My “assistant” and I making hydrophone recordings at the lake

So I set out to create a unique underwater ambience, that sounds exciting and vibrant, but still gives the player the feeling of being underwater. I don’t necessarily want to slap a filter or effect on every sound effect in the game. After all, would you want to play a game where everything sounds dull or warbly?

Instead, I’m using an ambient backdrop to give the player a sense of space. Think wind noise, but with water. The backdrop I created is made of dozens of hydrophone recordings made from a stream by my house. Some spots were turbulent, some were relatively calm, and by filtering, pitch shifting, and blending them, I’m able to create a wide variety of ambient loops. I created 4 different “turbulence” levels, from calm to choppy water.

I blended the loops in Wwise using a blend container, and tied it to a game sync called Amb_Turbulence, with a range of 0 – 100. Using this game sync parameter, I can change how turbulent the water sounds around the player at different spots in the environment. This backdrop will be a stereo file, non-positional, and gives the player the sense of a dynamic, changing environment.

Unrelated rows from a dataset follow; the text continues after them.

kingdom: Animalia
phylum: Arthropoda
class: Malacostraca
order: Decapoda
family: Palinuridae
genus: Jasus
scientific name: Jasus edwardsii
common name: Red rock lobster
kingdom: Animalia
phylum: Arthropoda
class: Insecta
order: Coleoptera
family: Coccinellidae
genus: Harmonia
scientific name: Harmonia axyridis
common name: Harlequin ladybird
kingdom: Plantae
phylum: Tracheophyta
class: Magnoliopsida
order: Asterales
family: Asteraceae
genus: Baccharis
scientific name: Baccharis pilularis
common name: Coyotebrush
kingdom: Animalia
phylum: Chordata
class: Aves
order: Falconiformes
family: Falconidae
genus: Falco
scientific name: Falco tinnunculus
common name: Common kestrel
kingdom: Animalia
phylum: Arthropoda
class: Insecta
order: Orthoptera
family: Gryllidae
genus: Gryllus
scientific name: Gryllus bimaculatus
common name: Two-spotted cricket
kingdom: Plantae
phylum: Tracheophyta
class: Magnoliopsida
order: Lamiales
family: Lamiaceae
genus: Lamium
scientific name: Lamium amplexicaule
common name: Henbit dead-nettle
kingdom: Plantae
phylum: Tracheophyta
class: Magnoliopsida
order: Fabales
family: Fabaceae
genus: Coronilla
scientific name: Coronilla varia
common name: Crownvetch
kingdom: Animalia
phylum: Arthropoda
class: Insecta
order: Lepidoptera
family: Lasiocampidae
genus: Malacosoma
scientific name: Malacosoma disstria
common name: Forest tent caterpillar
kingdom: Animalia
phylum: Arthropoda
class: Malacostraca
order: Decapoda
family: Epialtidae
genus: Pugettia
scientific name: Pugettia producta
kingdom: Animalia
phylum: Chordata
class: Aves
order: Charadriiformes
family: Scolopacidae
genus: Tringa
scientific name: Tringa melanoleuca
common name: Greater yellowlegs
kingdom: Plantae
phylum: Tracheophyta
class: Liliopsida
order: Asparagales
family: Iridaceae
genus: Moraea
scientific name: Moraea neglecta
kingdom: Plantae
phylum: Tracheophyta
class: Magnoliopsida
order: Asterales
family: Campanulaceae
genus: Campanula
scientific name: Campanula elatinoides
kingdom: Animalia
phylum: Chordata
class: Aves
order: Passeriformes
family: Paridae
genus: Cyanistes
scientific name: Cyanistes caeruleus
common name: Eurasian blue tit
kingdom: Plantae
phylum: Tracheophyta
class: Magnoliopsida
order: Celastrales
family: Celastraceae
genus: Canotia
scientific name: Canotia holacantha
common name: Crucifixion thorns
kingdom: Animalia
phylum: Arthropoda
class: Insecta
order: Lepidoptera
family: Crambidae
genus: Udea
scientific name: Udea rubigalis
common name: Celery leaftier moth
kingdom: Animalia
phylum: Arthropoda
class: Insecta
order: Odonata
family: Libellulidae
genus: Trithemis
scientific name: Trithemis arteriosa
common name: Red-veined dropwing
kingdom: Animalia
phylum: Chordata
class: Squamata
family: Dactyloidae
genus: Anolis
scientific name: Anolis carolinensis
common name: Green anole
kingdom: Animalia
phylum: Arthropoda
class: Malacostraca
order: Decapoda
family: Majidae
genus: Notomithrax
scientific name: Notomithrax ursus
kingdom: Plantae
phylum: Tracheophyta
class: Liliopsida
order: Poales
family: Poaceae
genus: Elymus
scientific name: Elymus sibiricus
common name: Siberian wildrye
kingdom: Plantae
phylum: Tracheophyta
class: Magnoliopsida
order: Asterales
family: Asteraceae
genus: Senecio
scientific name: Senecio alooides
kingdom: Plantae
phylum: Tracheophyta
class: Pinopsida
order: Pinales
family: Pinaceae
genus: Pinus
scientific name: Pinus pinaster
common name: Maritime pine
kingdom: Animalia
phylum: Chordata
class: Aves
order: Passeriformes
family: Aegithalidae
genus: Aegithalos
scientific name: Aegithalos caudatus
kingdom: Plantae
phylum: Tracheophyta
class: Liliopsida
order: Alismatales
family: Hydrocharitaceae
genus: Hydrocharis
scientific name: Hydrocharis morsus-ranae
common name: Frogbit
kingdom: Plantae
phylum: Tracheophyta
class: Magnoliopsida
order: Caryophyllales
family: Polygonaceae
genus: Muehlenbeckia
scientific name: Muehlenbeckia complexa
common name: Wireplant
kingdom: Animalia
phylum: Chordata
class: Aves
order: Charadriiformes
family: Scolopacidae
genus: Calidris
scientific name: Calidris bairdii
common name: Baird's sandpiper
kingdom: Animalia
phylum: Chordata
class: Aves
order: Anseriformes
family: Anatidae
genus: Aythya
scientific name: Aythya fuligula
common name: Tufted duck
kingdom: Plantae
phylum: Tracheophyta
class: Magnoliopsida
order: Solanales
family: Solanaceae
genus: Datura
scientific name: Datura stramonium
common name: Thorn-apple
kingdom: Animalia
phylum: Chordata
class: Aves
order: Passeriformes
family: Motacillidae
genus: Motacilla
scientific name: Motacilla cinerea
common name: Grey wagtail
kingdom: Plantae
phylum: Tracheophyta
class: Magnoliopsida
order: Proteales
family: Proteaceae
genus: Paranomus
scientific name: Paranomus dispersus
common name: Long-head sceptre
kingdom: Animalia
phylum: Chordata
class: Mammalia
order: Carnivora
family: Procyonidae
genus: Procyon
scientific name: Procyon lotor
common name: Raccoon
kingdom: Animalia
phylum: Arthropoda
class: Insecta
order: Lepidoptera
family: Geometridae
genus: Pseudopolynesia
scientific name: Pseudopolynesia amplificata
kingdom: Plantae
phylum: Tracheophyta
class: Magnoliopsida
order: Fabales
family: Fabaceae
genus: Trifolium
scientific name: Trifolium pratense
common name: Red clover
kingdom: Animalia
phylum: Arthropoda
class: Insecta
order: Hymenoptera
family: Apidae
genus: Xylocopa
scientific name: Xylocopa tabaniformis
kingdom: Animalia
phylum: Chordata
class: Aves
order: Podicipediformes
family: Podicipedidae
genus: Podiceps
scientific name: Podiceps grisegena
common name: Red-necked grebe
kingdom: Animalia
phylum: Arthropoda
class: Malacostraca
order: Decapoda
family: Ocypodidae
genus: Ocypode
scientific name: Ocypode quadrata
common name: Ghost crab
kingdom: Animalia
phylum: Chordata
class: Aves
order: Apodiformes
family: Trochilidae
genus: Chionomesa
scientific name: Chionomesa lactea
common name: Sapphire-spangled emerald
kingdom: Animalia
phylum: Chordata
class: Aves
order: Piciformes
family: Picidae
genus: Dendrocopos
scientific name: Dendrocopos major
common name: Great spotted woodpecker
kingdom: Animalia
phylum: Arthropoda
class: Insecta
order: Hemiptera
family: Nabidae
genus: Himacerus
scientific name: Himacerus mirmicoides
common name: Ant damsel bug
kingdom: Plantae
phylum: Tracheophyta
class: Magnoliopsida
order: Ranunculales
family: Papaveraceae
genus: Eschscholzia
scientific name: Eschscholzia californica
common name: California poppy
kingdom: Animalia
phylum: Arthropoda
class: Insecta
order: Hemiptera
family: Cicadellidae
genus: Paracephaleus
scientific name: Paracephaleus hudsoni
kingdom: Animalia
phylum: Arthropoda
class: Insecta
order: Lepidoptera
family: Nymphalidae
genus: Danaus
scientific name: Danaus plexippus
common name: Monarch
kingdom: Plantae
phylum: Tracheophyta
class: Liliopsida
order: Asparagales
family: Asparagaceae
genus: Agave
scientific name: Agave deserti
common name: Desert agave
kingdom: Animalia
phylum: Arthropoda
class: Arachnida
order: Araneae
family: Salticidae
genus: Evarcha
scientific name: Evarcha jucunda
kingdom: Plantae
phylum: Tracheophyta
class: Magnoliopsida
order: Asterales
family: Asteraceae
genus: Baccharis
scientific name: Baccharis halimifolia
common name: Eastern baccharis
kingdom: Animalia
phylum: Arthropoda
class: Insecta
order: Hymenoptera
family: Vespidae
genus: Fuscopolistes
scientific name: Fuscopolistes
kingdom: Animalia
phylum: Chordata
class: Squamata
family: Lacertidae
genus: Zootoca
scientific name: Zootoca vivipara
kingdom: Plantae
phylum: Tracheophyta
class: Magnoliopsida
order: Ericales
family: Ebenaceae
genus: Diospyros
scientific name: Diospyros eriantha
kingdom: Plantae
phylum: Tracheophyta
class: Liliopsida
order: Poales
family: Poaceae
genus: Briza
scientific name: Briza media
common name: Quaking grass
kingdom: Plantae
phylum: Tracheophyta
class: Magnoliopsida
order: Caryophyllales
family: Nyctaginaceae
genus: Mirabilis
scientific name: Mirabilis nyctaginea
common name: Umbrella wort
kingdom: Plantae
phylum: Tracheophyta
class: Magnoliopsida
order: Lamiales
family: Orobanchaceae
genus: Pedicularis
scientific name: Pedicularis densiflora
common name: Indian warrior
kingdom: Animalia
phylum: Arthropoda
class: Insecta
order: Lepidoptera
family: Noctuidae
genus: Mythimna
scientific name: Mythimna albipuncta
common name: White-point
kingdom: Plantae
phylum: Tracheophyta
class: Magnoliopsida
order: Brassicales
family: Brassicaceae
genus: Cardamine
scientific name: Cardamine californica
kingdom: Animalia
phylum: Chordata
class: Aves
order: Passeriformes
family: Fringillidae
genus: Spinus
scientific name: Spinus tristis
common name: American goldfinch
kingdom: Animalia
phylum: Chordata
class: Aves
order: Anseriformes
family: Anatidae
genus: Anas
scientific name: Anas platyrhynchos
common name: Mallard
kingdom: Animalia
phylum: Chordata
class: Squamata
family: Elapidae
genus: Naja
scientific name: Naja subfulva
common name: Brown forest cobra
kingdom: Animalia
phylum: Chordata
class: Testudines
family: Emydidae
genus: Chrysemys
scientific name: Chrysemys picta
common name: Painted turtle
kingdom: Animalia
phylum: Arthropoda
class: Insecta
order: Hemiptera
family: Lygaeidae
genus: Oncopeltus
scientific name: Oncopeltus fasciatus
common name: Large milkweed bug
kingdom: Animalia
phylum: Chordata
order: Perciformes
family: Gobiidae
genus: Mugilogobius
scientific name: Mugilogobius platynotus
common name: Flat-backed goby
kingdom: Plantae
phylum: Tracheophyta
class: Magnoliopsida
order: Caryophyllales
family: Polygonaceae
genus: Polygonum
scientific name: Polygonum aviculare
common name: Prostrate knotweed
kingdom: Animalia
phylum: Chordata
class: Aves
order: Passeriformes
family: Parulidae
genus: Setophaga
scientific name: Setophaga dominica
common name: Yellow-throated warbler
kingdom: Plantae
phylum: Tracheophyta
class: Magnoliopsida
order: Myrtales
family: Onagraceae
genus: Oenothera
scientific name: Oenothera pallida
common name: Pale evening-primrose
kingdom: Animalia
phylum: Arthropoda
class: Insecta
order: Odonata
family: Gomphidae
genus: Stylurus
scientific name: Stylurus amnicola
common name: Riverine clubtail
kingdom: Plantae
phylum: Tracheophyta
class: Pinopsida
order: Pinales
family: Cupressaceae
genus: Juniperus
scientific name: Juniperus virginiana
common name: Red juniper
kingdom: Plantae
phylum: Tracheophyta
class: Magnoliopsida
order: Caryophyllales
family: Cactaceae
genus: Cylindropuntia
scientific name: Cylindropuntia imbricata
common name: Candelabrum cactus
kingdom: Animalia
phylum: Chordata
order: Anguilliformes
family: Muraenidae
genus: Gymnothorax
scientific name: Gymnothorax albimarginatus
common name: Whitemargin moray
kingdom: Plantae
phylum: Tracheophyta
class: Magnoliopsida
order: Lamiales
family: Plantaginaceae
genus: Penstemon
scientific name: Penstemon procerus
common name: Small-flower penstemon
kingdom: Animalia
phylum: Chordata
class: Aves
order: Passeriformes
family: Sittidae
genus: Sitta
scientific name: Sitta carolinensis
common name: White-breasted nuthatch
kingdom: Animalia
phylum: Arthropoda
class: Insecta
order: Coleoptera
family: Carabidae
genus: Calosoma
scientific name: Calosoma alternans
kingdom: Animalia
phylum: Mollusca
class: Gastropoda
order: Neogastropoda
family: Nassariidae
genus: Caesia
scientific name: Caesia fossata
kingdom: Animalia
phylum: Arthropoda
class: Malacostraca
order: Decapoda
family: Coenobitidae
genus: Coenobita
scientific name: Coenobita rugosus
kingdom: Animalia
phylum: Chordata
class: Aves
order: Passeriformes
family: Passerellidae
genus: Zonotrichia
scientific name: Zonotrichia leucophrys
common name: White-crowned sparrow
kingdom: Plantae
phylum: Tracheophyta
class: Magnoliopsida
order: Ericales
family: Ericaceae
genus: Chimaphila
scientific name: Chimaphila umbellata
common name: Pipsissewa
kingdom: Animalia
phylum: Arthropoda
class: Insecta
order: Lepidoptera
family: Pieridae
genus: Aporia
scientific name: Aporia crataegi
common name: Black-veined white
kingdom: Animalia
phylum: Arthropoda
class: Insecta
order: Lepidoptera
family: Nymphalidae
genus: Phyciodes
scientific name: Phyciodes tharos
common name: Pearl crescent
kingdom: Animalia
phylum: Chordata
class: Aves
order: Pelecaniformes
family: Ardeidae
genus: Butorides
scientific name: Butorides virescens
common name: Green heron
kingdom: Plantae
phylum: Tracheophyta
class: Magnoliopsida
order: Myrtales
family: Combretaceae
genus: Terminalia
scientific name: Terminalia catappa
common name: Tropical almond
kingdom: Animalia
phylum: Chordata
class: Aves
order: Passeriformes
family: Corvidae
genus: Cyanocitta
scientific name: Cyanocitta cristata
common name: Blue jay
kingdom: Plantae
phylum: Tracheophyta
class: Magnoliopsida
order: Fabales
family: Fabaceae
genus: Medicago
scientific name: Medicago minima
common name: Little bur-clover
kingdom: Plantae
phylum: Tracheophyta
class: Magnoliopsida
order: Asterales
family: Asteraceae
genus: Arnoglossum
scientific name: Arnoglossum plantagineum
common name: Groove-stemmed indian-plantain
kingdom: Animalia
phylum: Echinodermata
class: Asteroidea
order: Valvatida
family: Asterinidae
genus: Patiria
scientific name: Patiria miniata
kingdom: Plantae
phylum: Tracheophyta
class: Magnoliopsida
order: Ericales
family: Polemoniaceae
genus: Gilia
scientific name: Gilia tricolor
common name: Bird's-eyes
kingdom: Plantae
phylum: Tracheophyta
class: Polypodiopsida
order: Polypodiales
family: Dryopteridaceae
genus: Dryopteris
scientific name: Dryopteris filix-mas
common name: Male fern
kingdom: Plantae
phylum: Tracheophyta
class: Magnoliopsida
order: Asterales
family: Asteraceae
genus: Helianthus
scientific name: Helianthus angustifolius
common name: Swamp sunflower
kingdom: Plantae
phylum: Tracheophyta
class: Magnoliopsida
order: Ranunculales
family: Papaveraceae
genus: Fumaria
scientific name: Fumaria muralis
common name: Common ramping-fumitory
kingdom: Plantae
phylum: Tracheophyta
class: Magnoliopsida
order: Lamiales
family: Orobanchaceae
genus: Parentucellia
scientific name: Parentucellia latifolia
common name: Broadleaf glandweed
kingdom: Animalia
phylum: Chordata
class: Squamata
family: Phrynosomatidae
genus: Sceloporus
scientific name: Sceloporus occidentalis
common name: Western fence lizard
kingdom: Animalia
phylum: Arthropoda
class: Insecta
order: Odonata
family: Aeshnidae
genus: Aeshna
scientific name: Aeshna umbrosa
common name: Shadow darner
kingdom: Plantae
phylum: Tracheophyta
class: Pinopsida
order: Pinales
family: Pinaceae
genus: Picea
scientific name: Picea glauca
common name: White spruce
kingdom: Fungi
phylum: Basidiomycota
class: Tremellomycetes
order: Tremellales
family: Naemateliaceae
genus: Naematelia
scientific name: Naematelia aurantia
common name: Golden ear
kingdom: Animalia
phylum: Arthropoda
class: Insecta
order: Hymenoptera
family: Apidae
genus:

All of this is well and good, however integrating these parameter changes into Unity in a way that was easy to use, streamlined, and versatile took a little finesse.

PAINTING WITH SOUND

In order to create this truly dynamic environment, I had to make a custom tool in Unity. What I wanted was the ability to create zones where the backdrop would change smoothly and seamlessly. If you swim through a current, or through a tunnel with rushing water, you don’t hear the current come from a point source; you hear the water around you become more agitated.

The central idea to express here is that the environment is a character. You are surrounded by water and it’s alive. This tool allows me to do that. It has four main components. Emitters, Groups, Zones, and Emission Points.

  • Emitters are GameObjects that the Wwise ‘Play’ events are attached to. They also contain scripts defining the Game Syncs, which control the RTPCs in Wwise for the blend containers.
  • Groups are containers for Zones and Emission Points. They control which Emitter the zones control, which Game Sync(s) they affect, and control the overlap behavior of the zones. If two zones are overlapping, do we average the values, take the loudest, or take the quietest? This can be set in the Inspector for the Group.
  • Zones are the areas where the sound is affected. They can either be box shaped or spherical, and when the player moves through them, they set the Game Sync to a certain value, as determined by a slider in the inspector. The box shaped zones can be tapered across the x/y/z axis to give a smoother transition, and the spherical zones can be tapered from the origin to the edge.
  • Emission Points are optional objects that, when added to a Group, will cause the sound to taper out from either a point source or a line, adding more flexibility to the taper behavior of multiple zones. They are represented by a wire sphere or cylinder gizmo.

Multiple groups can affect the same Emitter and parameter, and groups can be children of any GameObject in the scene, so they can move with it.

Here is a video (above) demonstrating how I can dynamically change Wwise game parameters using this tool. Right now I just have a simple blend container with a basic turbulent water sound, but this can be applied to multiple (or nested) blend containers with several parameters, which will give me even more control over the soundscape.

CONCLUSION

Thanks for reading- hope it’s been helpful as you work on making your experiences more immersive!